Contributed by: Chetan Shah CFA
IAIP organised a speaker event on Indian Agribiz Industry in Mumbai on October 25th wherein Ravishankar Mantha, Founder Director, AgRisk, gave a good perspective of the agriculture industry, ironies, factors at play and where it could go into the future. The event was well received by the members. The following are the excerpts of this event.
The present world population of 7.0bn people is estimated to reach 9.1bn by 2050. To support the same the present cereal production of 2.1bn MT needs to increase to 3.0bn MT and meat production from 200mn MT to 470mn MT. These during times when the area under cultivation is shrinking due to diversion of limited land to energy crops like maize used for production of ethanol (for blending with gasoline).
The Green Revolution increased investment in the agriculture sector and hence crop production in India. However, post liberalisation not much investment has gone into agriculture. The Green Revolution also had led to heavy use of chemicals (fertilisers and pesticides) leading to deterioration of soil and increased cases of cancer especially in state like Punjab.
India is amongst the top 2 producer of grains, sugar, tea and milk etc. Yet it forms 1.6% of global food trade. Most of it is consumed internally.

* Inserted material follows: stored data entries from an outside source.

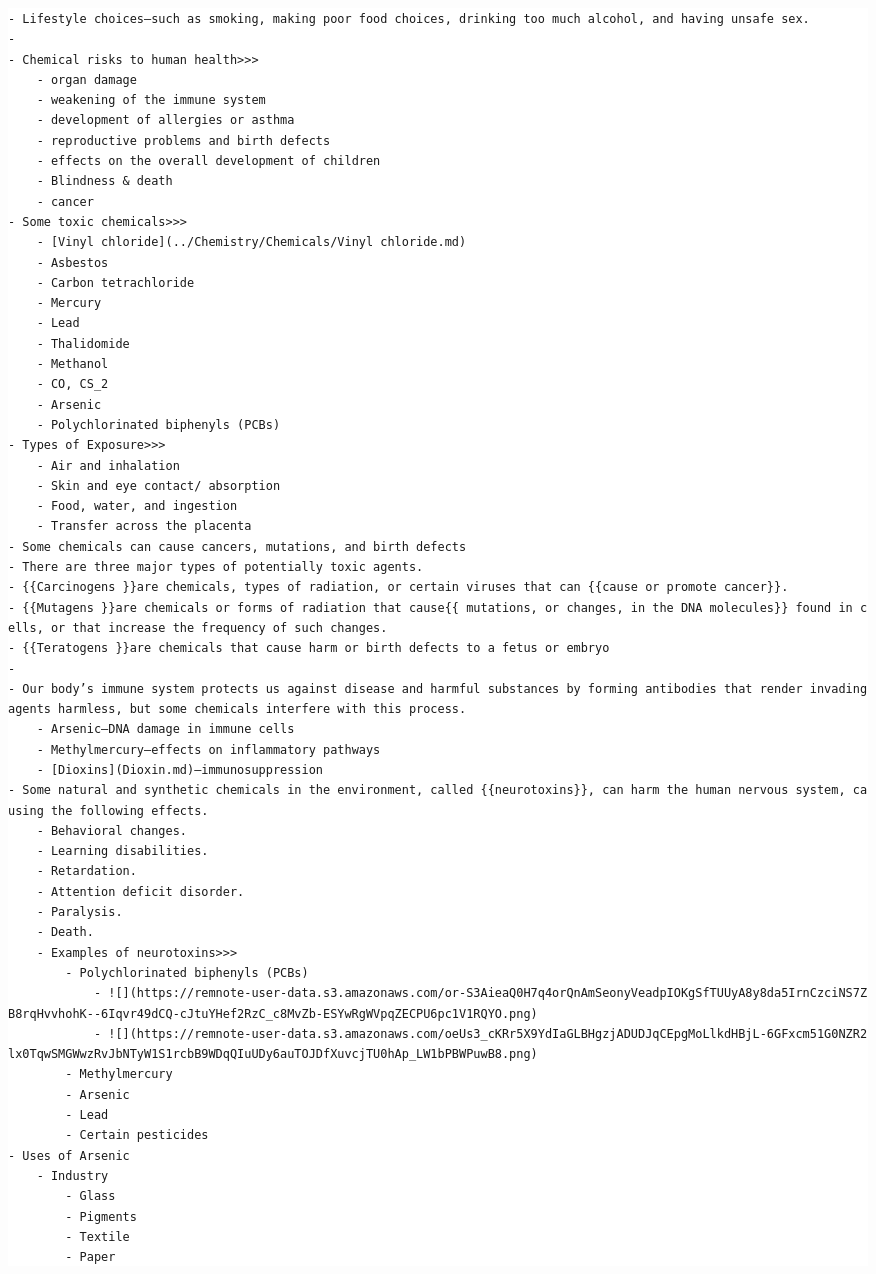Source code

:     - Lifestyle choices―such as smoking, making poor food choices, drinking too much alcohol, and having unsafe sex.
    - 
    - Chemical risks to human health>>>
        - organ damage
        - weakening of the immune system
        - development of allergies or asthma
        - reproductive problems and birth defects
        - effects on the overall development of children
        - Blindness & death
        - cancer
    - Some toxic chemicals>>>
        - [Vinyl chloride](../Chemistry/Chemicals/Vinyl chloride.md) 
        - Asbestos
        - Carbon tetrachloride
        - Mercury
        - Lead
        - Thalidomide
        - Methanol
        - CO, CS_2
        - Arsenic
        - Polychlorinated biphenyls (PCBs)
    - Types of Exposure>>>
        - Air and inhalation
        - Skin and eye contact/ absorption
        - Food, water, and ingestion
        - Transfer across the placenta
    - Some chemicals can cause cancers, mutations, and birth defects
    - There are three major types of potentially toxic agents. 
    - {{Carcinogens }}are chemicals, types of radiation, or certain viruses that can {{cause or promote cancer}}. 
    - {{Mutagens }}are chemicals or forms of radiation that cause{{ mutations, or changes, in the DNA molecules}} found in cells, or that increase the frequency of such changes. 
    - {{Teratogens }}are chemicals that cause harm or birth defects to a fetus or embryo
    - 
    - Our body’s immune system protects us against disease and harmful substances by forming antibodies that render invading agents harmless, but some chemicals interfere with this process.
        - Arsenic―DNA damage in immune cells
        - Methylmercury―effects on inflammatory pathways 
        - [Dioxins](Dioxin.md)―immunosuppression
    - Some natural and synthetic chemicals in the environment, called {{neurotoxins}}, can harm the human nervous system, causing the following effects.
        - Behavioral changes. 
        - Learning disabilities. 
        - Retardation. 
        - Attention deficit disorder. 
        - Paralysis. 
        - Death.
        - Examples of neurotoxins>>>
            - Polychlorinated biphenyls (PCBs) 
                - ![](https://remnote-user-data.s3.amazonaws.com/or-S3AieaQ0H7q4orQnAmSeonyVeadpIOKgSfTUUyA8y8da5IrnCzciNS7ZB8rqHvvhohK--6Iqvr49dCQ-cJtuYHef2RzC_c8MvZb-ESYwRgWVpqZECPU6pc1V1RQYO.png)
                - ![](https://remnote-user-data.s3.amazonaws.com/oeUs3_cKRr5X9YdIaGLBHgzjADUDJqCEpgMoLlkdHBjL-6GFxcm51G0NZR2lx0TqwSMGWwzRvJbNTyW1S1rcbB9WDqQIuUDy6auTOJDfXuvcjTU0hAp_LW1bPBWPuwB8.png) 
            - Methylmercury 
            - Arsenic
            - Lead
            - Certain pesticides
    - Uses of Arsenic
        - Industry 
            - Glass 
            - Pigments 
            - Textile
            - Paper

The food processing and value addition as proportion of agriculture is just 6% for India compared to 21% for Brazil, 30% for Thailand and 53% for the USA. These could be partly be explained by the habits of Indians to have freshly cooked food or fruit juices; though milk has changed the dynamics.
Post-harvest the food wastage is estimated at 25% of the produce. This is large especially when nearly 130mn people go hungry each night.
According to Ravi MSPs on most crops are likely to stay high as the costs at the farm gate have increased. Thanks to MSPs the production of crops like pulses has increased.
There are number of factors for the increase in costs the major being NREGA (National Rural Employment Guarantee Act) which has resulted into migration of labour from farm lands to urban and semi-urban areas and thereby shortage of labour for cultivation. The marginal land holdings further make agriculture production economically unviable.
Farmers are well informed about prices, crop rotation, yields, economics per acre etc. The farmer, lender, agent network is very strong. It is very difficult to break their ecosystem. Ravi expressed doubts in organised retailers’ ability about direct procurement, removing the middlemen and bringing the prices down.
The big opportunities and plans of having mega food parks, integrated cold chains, training facilities, joint research laboratories, quality control centres, customized farm equipment etc. have all remained so on paper. Nothing has moved ahead over the last decade. The gestation period is high and investors’ risk appetite low.
Tractor sales have been good this season. It is used for both agriculture and non-agriculture (like transport of bricks, cement for construction activities during off-season). There are villages where tractors & tillers are leased during season. Mechanisation and standardisation has not happened in the country.
According to Ravi government should be careful while allowing genetically modified crops as it could disrupt natural plant communities and other ecosystem. Also there are reports of violation of India’s Biological Diversity Act like in case of Bt Brinjal.